Nutritional Information

Calories 402
Caloriesfromfat 27 %
Fat 12.2 g
Satfat 3.8 g
Monofat 5.8 g
Polyfat 1.6 g
Protein 13.4 g
Carbohydrate 61.4 g
Fiber 7.4 g
Cholesterol 15 mg
Iron 2.7 mg
Sodium 827 mg
Calcium 145 mg

Ingredients

1 3/4 cups water
1 cup uncooked couscous
1 1/2 cups small broccoli florets
1/2 cup finely chopped red onion
1/3 cup shredded carrot
1/4 cup raisins
1/4 cup dry-roasted cashews, chopped
2 tablespoons white wine vinegar
1 1/2 tablespoons olive oil
1 tablespoon sugar
1 1/2 teaspoons curry powder
1 teaspoon bottled minced fresh ginger
3/4 teaspoon salt
1 (15-ounce) can chickpeas (garbanzo beans), drained and rinsed
3/4 cup (3 ounces) crumbled feta cheese

Preparation

Bring 1 3/4 cups water to a boil in a medium saucepan; gradually stir in couscous.

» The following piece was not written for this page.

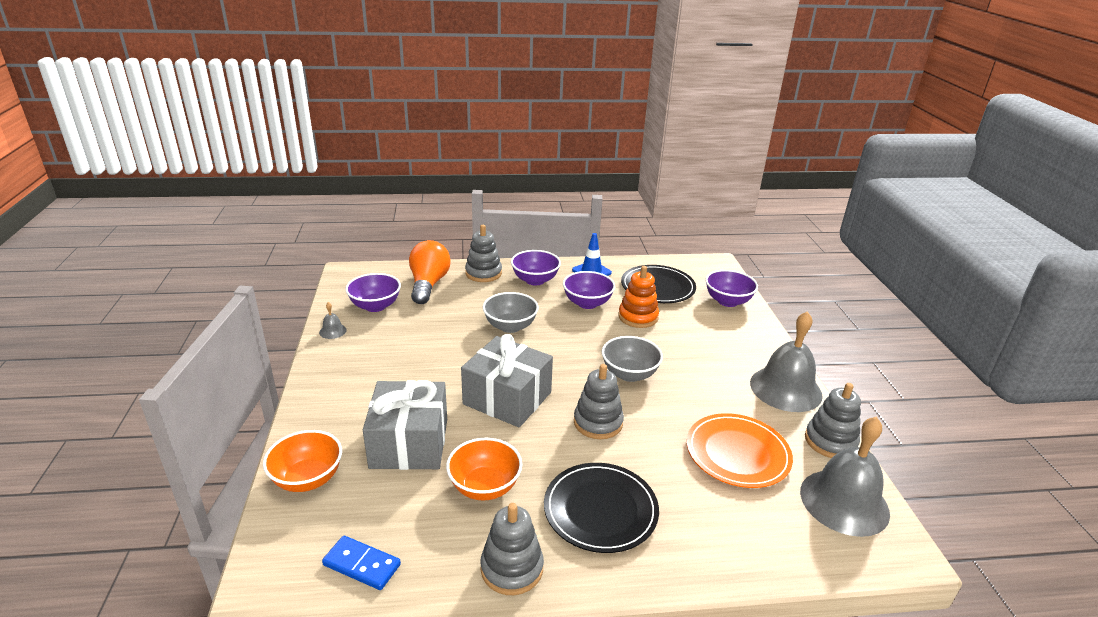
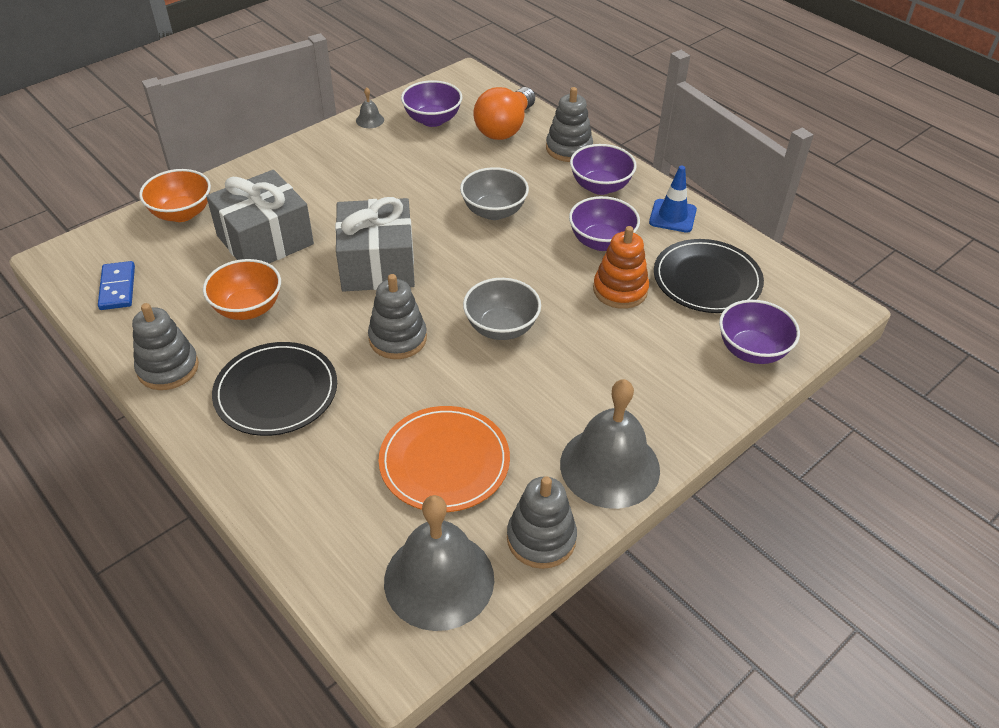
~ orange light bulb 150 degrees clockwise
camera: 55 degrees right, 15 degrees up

Remove from heat; cover and let stand 5 minutes. Fluff with a fork.

While couscous stands, steam broccoli florets, covered, for 3 minutes or until tender.

Combine couscous, broccoli, onion, and next 10 ingredients (onion through chickpeas), tossing gently. Sprinkle with cheese.